Is Ruger Firearms pulling its guns from the California marketplace due to the state’s mircrostamping requirement?
Despite what you may have read on the Internet, it’s a question that only one man can answer. That man: Mike Fifer, CEO of Ruger Firearms.
At SHOT Show 2014, Guns.com had a chance to ask Fifer about the troubling situation in California. Here’s what he had to say:
“We’re being forced out of the state by the California Department of Justice,” explained Fifer. “This insistence on microstamping, which doesn’t work, is denying you your rights to have access to these guns.”
“We’re not abandoning the [California] market at all, we are trying our hardest to stay in the market,” he continued. “We’re committed to California and we’re fighting this every inch of the way.”
In other words, they’re not abandoning their fans, enthusiasts and customers in California. They’re going to do whatever they can to see that this inane law gets struck down.
And they’re not alone in the fight. As Guns.com noted in an article on Monday, the National Shooting Sports Foundation and the Sporting Arms and Ammunition Manufacturers’ Institute recently filed a lawsuit in the State’s Superior Court challenging the mircrostamping requirement, claiming that it’s unfeasible due to limitations and problems with microstamping technology.
Under the law, which was signed by former Gov. Arnold Schwarzenegger back in 2007 and is just now taking effect because the private patents that precluded the law from taking effect have expired, requires new guns sold in the state to have mircrostamping capabilities.

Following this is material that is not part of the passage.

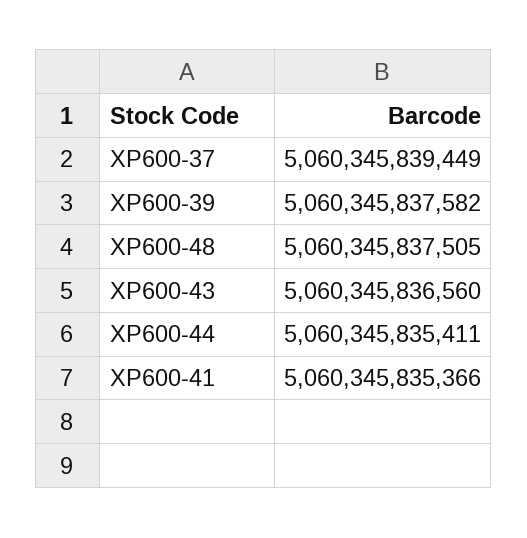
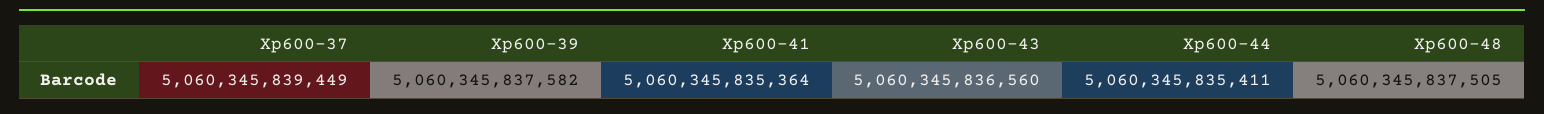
XP600-41: 5060345835366 -> 5060345835364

For clarification, gun microstamping is a technical process that uses laser technology to engrave microscopic gun information such as make, model and serial number on the tip of the gun’s firing pin. Desired information can also be engraved on the breech face or other parts of a firearm.
When a microstamped gun is fired, the stamped etchings are transferred onto both the cartridge casing and the round. In theory, law enforcement can then trace spent casings and fired cartridges to the “smoking gun.”
Yet, in reality, as pointed out in previous Guns.com articles, microstamping is a seriously flawed technology that is easily circumvented. This is not conjecture or biased pro-gun rhetoric; several independent, peer-reviewed studies have confirmed this fact.
One such study published in a scholarly journal for forensic firearms examiners showed that criminals could use common household tools to switch firing pins with unmarked spare parts rendering the microstamping useless.